Определите, согласуются ли с предложенным отрывком следующие утверждения. Ответьте «да» или «нет» на каждое и приведите точную цитату из отрывка, которая это решает.
1. Римско-католическое духовенство Северо-Западного края признало необходимость прекратить вооруженное сопротивление.
2. Самогитский епископ М. Волончевский отказался принять Инструкцию к исполнению.
3. Духовные руководители епархий занимали выжидательную позицию.

ПРЕДЛОЖЕННЫЙ ОТРЫВОК:
◆ ◆ ◆ ◆
Назревшую необходимость покориться государственной власти и прекратить вооруженное сопротивление вынуждено было признать и римско-католическое духовенство Северо-Западного края. На изменение выжидательной позиции, занятой духовными руководителями епархий, решающее воздействие оказала властная политическая воля М. Н. Муравьева, направленная на подавление восстания и приведение римско-католического духовенства к повиновению законной власти. Действуя твердо и последовательно, М. Н. Муравьев заставил виленскую римско-католическую консисторию и влиятельного в этнической Литве Самогитского епископа М. Волончевского принять к исполнению Инструкцию с требованиями законопослушного поведения римско-католического духовенства и содействия правительству в борьбе с восстанием[325].
◆ ◆ ◆ ◆
ИСХОДНЫЕ ДАННЫЕ:
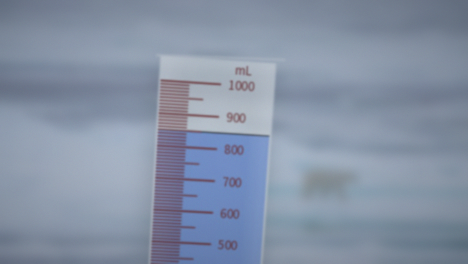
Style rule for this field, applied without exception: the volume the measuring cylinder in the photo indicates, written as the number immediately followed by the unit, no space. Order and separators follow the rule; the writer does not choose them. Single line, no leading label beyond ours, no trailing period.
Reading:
◆ ◆ ◆ ◆
ОТВЕТ:
1. Да: «Назревшую необходимость покориться государственной власти и прекратить вооруженное сопротивление вынуждено было признать и римско-католическое духовенство Северо-Западного края».
2. Нет: «заставил виленскую римско-католическую консисторию и влиятельного в этнической Литве Самогитского епископа М. Волончевского принять к исполнению Инструкцию».
3. Да: «выжидательной позиции, занятой духовными руководителями епархий».